Black Monk Time is the debut studio album by German-based American rock band The Monks. It was released in March 1966 through Polydor Records and was the only album released during the band’s original incarnation. The album’s subversive style and lyrical content was radical for its time and today is considered an important landmark in the development of punk rock.
In 2017, Black Monk Time was ranked the 127th greatest album of the 1960s by Pitchfork.

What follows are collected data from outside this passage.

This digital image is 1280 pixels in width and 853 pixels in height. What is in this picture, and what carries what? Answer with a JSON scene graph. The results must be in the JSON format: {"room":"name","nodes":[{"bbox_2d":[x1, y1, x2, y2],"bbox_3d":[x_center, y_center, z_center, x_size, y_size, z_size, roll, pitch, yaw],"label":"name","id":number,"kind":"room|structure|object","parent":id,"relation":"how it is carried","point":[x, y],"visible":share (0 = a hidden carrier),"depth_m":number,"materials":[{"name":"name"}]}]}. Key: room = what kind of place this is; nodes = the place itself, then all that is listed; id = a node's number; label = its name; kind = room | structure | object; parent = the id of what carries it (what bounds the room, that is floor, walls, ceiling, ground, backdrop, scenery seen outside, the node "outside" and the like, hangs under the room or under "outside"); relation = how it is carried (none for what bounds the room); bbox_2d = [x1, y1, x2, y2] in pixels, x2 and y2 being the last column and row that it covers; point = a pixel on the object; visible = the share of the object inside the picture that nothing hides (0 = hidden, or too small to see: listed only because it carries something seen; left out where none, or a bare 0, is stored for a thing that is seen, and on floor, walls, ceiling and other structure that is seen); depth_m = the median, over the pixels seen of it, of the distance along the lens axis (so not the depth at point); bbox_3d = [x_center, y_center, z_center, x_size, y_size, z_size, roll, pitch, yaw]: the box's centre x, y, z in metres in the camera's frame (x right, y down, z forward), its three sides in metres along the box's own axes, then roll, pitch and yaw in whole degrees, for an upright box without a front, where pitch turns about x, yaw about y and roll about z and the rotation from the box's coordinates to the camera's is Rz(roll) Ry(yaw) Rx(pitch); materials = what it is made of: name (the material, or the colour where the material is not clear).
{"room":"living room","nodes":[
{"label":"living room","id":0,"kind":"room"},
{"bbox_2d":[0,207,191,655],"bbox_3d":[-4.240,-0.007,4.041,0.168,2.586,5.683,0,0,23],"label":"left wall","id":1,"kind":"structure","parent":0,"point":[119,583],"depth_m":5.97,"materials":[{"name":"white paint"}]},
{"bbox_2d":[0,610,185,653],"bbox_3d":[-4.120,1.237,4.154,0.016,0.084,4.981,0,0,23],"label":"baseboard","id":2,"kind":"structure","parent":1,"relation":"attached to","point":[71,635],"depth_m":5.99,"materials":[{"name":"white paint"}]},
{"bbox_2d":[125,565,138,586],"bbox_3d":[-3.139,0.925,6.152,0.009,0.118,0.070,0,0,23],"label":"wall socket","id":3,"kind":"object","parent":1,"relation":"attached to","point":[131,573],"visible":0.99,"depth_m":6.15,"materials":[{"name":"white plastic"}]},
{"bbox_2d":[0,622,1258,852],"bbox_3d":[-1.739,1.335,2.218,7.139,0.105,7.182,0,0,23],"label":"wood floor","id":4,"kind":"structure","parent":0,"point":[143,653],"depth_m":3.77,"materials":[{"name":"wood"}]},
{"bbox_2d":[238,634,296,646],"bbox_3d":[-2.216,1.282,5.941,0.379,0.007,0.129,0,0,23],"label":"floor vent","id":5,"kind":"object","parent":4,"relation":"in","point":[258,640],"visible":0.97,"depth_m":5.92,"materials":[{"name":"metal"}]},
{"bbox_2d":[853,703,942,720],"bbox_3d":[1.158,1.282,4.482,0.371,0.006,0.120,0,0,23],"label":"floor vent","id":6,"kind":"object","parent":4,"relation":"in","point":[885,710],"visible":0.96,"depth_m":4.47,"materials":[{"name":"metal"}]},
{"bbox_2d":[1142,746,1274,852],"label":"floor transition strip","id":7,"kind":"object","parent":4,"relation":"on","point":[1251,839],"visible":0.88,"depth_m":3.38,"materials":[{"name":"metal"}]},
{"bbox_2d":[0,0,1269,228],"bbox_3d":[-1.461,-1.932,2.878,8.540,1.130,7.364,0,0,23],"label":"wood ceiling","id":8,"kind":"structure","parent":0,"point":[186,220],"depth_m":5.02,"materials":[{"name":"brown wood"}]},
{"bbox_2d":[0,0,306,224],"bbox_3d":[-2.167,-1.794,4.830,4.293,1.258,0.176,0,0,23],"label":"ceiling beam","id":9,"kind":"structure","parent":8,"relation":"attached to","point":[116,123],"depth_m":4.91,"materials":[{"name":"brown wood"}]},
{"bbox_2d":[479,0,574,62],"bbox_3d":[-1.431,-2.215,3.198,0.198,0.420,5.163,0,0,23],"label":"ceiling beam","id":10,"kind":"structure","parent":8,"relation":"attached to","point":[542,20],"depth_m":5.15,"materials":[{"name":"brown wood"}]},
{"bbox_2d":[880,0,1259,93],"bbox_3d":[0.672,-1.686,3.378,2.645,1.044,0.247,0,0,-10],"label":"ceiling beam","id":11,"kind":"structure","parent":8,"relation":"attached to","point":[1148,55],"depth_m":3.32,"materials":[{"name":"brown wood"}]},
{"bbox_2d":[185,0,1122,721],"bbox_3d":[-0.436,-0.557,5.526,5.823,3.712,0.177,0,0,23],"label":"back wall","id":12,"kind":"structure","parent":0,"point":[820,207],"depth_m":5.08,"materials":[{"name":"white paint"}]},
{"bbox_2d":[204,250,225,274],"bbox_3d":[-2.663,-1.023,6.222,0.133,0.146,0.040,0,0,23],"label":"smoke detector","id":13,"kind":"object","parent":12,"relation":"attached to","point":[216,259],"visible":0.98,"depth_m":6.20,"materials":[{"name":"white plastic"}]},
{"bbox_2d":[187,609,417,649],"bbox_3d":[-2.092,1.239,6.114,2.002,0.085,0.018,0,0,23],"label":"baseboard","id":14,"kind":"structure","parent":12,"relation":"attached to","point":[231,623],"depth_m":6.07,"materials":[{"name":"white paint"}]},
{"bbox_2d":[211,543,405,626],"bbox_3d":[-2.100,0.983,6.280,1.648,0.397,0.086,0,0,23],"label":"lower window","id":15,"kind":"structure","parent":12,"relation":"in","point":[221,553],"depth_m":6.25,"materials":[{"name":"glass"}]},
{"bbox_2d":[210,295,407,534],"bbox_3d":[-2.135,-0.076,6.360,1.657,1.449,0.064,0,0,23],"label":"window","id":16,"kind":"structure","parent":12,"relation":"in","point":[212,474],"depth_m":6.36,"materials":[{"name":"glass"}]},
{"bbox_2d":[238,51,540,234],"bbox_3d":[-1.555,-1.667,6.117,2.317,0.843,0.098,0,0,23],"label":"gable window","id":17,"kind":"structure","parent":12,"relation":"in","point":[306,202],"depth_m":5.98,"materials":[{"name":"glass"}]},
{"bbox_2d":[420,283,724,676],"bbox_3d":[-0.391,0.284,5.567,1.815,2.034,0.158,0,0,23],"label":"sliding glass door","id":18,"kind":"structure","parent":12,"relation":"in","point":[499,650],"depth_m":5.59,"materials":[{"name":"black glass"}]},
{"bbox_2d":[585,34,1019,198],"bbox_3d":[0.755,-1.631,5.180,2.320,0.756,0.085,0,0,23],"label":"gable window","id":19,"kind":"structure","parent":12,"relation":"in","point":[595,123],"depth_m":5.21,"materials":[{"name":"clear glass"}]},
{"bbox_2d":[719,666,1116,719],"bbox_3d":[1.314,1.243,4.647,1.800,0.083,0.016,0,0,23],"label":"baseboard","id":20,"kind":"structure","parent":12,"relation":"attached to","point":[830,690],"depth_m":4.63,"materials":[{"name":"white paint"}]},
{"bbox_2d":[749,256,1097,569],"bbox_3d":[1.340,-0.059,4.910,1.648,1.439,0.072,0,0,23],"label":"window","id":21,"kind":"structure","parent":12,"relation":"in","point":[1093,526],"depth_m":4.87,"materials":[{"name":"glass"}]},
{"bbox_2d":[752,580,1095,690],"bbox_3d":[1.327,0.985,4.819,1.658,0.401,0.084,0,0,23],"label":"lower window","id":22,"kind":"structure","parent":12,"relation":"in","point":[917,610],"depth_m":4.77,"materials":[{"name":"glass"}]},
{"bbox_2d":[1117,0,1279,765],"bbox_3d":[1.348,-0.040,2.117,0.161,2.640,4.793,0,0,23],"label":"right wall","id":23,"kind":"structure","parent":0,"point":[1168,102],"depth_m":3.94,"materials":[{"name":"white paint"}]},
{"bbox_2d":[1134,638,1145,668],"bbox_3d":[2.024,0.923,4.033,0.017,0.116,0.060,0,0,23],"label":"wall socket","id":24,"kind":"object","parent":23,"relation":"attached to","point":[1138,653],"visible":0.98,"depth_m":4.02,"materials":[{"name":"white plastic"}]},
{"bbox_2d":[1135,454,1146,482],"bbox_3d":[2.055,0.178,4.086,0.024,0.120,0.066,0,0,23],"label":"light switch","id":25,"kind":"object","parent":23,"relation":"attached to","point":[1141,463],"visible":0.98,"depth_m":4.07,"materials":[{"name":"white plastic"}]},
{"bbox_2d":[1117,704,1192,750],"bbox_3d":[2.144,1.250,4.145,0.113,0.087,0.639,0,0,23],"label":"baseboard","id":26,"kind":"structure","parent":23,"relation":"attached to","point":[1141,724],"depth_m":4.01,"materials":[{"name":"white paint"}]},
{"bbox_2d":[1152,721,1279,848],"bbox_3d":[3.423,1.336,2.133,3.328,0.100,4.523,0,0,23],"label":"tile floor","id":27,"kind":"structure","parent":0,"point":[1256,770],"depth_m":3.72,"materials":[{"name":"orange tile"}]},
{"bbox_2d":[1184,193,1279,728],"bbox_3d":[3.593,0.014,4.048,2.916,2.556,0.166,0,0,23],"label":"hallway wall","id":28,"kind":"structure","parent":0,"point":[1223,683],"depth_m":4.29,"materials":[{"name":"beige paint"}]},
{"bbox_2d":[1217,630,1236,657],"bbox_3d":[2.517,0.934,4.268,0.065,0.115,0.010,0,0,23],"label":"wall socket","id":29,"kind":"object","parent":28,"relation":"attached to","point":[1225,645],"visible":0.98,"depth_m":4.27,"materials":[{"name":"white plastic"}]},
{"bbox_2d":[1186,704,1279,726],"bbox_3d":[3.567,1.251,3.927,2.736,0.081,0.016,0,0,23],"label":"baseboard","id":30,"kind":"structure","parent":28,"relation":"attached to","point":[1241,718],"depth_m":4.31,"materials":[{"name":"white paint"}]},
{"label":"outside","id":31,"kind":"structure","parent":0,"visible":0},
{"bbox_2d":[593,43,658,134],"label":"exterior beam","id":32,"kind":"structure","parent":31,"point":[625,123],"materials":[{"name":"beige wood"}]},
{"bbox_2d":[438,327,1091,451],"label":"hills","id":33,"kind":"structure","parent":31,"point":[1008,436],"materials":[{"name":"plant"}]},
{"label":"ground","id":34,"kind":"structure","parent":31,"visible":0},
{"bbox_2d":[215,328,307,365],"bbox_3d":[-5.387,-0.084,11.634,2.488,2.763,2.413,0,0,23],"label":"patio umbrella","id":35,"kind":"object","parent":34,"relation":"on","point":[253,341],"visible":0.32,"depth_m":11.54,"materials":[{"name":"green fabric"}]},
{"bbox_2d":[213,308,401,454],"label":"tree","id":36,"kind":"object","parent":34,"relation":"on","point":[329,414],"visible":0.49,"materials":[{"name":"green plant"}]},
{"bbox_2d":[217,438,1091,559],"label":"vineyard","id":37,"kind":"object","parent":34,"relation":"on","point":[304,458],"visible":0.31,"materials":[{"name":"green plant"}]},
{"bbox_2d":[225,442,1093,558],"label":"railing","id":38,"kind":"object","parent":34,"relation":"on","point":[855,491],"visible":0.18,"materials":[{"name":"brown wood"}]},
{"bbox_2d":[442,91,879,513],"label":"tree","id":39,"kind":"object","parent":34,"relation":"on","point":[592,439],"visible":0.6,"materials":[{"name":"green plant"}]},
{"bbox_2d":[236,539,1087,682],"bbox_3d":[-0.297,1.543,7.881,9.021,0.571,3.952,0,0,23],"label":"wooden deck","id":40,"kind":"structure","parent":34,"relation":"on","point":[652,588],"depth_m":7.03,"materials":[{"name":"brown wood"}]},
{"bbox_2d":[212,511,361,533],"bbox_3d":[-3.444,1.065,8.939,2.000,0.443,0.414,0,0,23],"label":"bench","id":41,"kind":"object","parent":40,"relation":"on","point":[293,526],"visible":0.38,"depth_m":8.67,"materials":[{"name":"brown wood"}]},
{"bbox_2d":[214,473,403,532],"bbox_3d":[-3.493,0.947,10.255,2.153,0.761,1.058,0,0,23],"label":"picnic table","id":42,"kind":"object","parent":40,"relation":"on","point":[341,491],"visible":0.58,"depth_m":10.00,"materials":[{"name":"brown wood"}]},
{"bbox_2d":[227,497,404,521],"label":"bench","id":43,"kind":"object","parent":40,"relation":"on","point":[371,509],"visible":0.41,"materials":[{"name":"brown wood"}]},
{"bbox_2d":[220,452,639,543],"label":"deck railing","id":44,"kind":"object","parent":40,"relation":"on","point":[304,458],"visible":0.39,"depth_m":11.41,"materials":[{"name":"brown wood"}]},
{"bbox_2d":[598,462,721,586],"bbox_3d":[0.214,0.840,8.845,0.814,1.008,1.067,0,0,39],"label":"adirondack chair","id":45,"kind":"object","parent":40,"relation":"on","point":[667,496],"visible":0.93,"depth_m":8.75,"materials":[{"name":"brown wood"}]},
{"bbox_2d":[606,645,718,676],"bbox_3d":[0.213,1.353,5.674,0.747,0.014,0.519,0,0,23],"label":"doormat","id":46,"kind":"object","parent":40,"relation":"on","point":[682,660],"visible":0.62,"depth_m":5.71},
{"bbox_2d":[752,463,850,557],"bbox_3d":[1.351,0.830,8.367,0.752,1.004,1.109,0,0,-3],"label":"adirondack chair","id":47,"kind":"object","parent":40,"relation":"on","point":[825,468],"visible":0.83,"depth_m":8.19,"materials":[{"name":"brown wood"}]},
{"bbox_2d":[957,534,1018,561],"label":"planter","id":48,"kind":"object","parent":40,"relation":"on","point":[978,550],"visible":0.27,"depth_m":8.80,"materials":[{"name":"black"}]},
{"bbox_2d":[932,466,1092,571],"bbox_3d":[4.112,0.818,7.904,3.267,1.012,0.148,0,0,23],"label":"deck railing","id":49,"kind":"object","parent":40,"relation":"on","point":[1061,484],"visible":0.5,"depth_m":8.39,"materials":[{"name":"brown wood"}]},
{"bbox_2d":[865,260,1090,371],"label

The album was produced by Jimmy Bowien and recorded November 1965 in Cologne, Germany. “Complication” b/w “Oh, How to Do Now” was released as a single to promote the album. Like the album, it failed to garner commercial success. The single was re-issued in 2009 by Play Loud! Productions.
No. Title Length
1. “Monk Time” 2:42
2. “Shut Up” 3:11
3. “Boys Are Boys and Girls Are Choice” 1:23
4. “Higgle-Dy-Piggle-Dy” 2:28
5. “I Hate You” 3:32
6. “Oh, How to Do Now” 3:14
No. Title Length
1. “Complication” 2:21
2. “We Do Wie Du” 2:09
3. “Drunken Maria” 1:44
4. “Love Came Tumblin’ Down” 2:28
5. “Blast Off!” 2:12
6. “That’s My Girl” 2:24
AllMusic Review: The story of the Monks is one of those rock & roll tales that seems too good to be true — five Americans soldiers stationed in Germany form a rock band to blow off steam, and after starting out playing solid but ordinary R&B-influenced beat music, their songs evolve into something that bear practically no relation to anything happening in pop in 1966. If anything, the Monks were far wilder than their story would suggest; they may have looked bizarre in their matching black outfits, rope ties, and tonsures, but it was their music that was truly radical, with the sharp fuzz and feedback of Gary Burger’s guitar faced off against the bludgeoning clang of Dave Day’s amplified banjo (taking the place of rhythm guitar), as Roger Johnston pounded out minimalist patterns on the drums, Eddie Shaw’s electric bass gave forth with a monstrous throb, and Larry Clark’s keyboard bounced off the surfaces of the aural melee. This would have been heady stuff even without Burger’s wild-eyed vocals, in which he howls “I hate you with a passion, baby,” “Why do you kill all those kids over there in Vietnam?” and “Believing you’re wise, being so dumb” over the band’s dissonant fury. The closest thing the Monks had to a musical counterpart in 1966 were the Velvet Underground, but existing on separate continents they never heard one another at the time, and while Lou Reed and John Cale were schooled in free jazz and contemporary classical that influenced their work, the Monks were creating a new species of rock & roll pretty much out of their heads. Given all this, it’s all the more remarkable that they landed a record deal with a major German label, and while Black Monk Time, their first and only studio album, doesn’t boast a fancy production, the simple, clean recording of the group’s crazed sounds captures their mad genius to striking effect, and the mingled rage and lunatic joy that rises from these songs is still striking decades after they were recorded. Within a year of the release of Black Monk Time, the band would break up (reportedly over disagreements about a possible tour of Vietnam), and the two singles that followed the LP were more pop-oriented efforts that suggested the Monks couldn’t keep up this level of intensity forever. But in late 1965, the Monks were rock & roll’s most savage visionaries, and Black Monk Time preserves their cleansing rage in simple but grand style. — Mark Deming
Schill Score: 10/10
Schill Comment:: This album is amazing. And make no mistake, people like to say bands like MC5 and The Stooges were the ones that started punk rock. There is no punk rock without this album. It started right here.